Riflettori puntati su Razgatlioglu nel test MotoGP a Valencia: il campione Superbike non se l'è cavata male.
53 giri, 18° tempo finale, 1"294 di distacco dal leader Raul Fernandez e 740 millesimi da Fabio Quartararo, migliore pilota Yamaha. Questo il bilancio di
Toprak Razgatlioglu nella giornata di test MotoGP a Valencia.
Dopo lo shakedown ad Aragon all'inizio della scorsa settimana, il pilota del team Prima Pramac si è confrontato per la prima volta con il resto della griglia. In questo momento, deve solo macinare chilometri, cercando di adattarsi alla M1 V4 e alle gomme Michelin. Non ci possono essere grandi pretese.
MotoGP Test Valencia, Toprak Razgatlioglu: parla Gino Borsoi
Il tre volte campione del mondo Superbike non può parlare, essendo ancora sotto contratto con BMW, ma lo ha fatto il team manager Gino Borsoi: "
Ovviamente, Toprak non poteva offrire un parere definitivo - riporta
Motosan - non avendo quasi mai guidato una MotoGP, ma ha fatto molto bene ed è stato molto preciso riguardo alla dinamica della moto. Ha offerto una prospettiva molto interessante e penso che sia stato molto veloce".
Borsoi ritiene che Razgatlioglu sia andato oltre le aspettative nel test MotoGP a Valencia e ha elogiato il suo approccio: "Secondo me sì. Se guardiamo i diversi settori del circuito, non è riuscito a fare un giro perfetto, perché ha meno familiarità con la moto e ha percorso meno giri. Anche Bulega proviene dalla Superbike, ma ha avuto tutto il weekend per lavorare, oltre al test. Inoltre, abbiamo iniziato questo nuovo progetto, che ha ancora molto da offrire e c'è ancora molto da fare. Insomma, il test di Toprak è stato molto positivo e sono molto contento. Ha dato buoni feedback e, come persona, è facile lavorare con lui".
Il campione Superbike e l'adattamento alla Yamaha M1 V4
Negli anni in SBK si è distinto per tante qualità e una di queste è certamente la frenata, però ora Toprak deve apportare qualche modifica al suo stile di guida. Il team manager del team Prima Pramac Yamaha ne ha parlato così: "Come avete visto, la sua frenata è incredibile, deve ancora adattarsi a questi freni e a questa gomma anteriore. All'inizio, ha frenato molto forte, ma a poco a poco si è reso conto che la frenata potente che usava in Superbike non è così efficace qui. Deve cercare di adattarsi e migliorare. Lo ha fatto abbastanza velocemente, anche se ha ancora molto da imparare. È un pilota camaleontico che si adatta rapidamente a ciò che deve fare".
Borsoi ha molta fiducia nel pilota turco, è convinto che riuscirà ad adattarsi bene a un mondo completamente nuovo come quello della MotoGP: "Quando un pilota frena forte, è già un enorme vantaggio. Convincere qualcuno che frena così a frenare un po' meno è più facile che fare il contrario. Deve solo adattarsi, ma ha le caratteristiche giuste per essere veloce in MotoGP. Chiaramente, ha avuto qualche difficoltà con tutto, sia con le gomme che con la MotoGP in generale. Ha ancora cose da imparare, ma è molto intelligente, è bravo e non ha commesso errori. Ha sempre spinto la moto quasi al limite senza esagerare, e ci ha anche aiutato a capire alcuni aspetti su cui lavoreremo domani (oggi, ndr)".

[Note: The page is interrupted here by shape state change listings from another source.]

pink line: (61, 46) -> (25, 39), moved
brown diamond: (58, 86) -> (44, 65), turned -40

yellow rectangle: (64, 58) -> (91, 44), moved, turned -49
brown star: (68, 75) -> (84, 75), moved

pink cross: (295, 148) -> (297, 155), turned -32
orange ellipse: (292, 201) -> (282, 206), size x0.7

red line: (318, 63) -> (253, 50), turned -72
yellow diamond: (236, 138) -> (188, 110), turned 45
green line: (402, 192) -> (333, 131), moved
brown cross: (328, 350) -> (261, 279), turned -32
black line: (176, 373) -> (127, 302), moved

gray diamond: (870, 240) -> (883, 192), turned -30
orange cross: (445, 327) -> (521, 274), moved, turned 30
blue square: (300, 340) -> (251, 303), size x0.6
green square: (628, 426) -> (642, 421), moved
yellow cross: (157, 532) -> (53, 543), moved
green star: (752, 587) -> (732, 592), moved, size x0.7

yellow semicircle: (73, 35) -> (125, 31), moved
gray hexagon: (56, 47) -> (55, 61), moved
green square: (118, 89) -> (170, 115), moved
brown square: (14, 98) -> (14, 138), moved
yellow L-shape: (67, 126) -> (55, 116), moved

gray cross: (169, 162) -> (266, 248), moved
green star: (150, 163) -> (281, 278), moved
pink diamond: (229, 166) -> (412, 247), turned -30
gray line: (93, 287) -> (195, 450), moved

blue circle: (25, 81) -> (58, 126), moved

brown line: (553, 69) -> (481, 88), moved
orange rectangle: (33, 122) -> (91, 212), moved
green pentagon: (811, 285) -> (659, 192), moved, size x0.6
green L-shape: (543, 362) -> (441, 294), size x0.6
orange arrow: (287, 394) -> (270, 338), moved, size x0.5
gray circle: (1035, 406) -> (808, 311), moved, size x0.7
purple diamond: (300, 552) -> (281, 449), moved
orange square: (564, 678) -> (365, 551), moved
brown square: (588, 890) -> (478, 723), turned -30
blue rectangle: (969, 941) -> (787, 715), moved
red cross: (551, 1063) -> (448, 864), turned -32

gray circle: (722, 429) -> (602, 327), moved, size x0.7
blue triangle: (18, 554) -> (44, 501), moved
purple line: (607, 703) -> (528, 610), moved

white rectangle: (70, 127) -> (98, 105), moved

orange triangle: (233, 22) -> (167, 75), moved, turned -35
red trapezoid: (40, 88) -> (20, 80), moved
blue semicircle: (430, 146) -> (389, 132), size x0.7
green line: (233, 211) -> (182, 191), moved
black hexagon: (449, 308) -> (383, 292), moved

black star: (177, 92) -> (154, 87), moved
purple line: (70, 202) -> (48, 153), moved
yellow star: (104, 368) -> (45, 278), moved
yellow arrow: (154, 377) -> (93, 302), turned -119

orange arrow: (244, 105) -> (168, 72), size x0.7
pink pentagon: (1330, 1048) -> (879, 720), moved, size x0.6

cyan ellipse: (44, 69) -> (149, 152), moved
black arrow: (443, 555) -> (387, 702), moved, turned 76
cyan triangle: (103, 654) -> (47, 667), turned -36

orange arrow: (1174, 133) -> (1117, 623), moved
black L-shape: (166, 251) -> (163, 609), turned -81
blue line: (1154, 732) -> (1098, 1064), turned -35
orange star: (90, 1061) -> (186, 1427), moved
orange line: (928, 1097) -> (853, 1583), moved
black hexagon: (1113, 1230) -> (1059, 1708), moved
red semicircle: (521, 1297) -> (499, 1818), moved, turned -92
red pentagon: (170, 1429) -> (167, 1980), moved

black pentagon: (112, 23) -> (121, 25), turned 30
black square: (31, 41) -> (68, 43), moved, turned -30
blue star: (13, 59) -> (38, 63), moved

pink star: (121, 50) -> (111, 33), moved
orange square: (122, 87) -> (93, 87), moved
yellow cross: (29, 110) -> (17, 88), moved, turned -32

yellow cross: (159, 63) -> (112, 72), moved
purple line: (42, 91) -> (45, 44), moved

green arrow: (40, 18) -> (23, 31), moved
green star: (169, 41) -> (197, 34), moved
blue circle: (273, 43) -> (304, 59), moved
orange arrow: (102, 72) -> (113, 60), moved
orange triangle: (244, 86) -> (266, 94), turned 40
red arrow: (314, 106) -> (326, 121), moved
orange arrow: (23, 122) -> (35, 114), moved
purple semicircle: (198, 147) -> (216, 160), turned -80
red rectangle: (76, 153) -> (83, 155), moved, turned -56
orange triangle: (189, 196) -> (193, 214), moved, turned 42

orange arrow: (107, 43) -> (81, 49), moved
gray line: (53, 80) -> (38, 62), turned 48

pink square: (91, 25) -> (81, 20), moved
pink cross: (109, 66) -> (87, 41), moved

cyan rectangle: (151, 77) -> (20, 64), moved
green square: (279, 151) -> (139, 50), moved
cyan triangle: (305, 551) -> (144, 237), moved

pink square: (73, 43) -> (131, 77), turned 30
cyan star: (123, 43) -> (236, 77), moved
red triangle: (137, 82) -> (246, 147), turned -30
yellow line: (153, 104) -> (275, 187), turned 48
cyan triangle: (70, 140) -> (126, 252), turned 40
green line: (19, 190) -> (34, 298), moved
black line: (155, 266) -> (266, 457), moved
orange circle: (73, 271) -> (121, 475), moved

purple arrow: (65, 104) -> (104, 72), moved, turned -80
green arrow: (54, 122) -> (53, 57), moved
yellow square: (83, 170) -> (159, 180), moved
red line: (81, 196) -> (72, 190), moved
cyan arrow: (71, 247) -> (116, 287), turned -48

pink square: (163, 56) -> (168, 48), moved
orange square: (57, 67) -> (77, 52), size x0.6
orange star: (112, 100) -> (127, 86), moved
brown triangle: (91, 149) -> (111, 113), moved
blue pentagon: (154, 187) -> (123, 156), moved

Razgatlioglu vuole vincere la sfida MotoGP
Oggi Yamaha è ancora in azione a Valencia e sarà un'altra giornata importante che può aiutare Razgatlioglu a familiarizzare con la Yamaha M1 e le gomme Michelin. Considerando che la casa di Iwata sarà ancora nel gruppo D delle concessioni MotoGP, quindi con test "liberi" e la possibilità di usare i piloti ufficiali, lui avrà la chance di fare esperienza e di progredire. Dovrà sfruttare al meglio ogni occasione in pista.
Ora è impossibile dire se il tre volte iridato Superbike si rivelerà all'altezza della top class, bisogna dargli tempo ed evitare giudizi affrettati. I dubbi non mancano, però ci sentiamo di dire che sono più legati alla Yamaha che a Toprak. Il turco ha un talento enorme e se c'è un pilota SBK che può essere competitivo in MotoGP è proprio lui, però disporre di un mezzo competitivo è fondamentale. La casa di Iwata ha faticato in questi anni e sarà interessante vedere se con il progetto V4 e il lavoro su altri aspetti riuscirà a tornare ad alti livelli.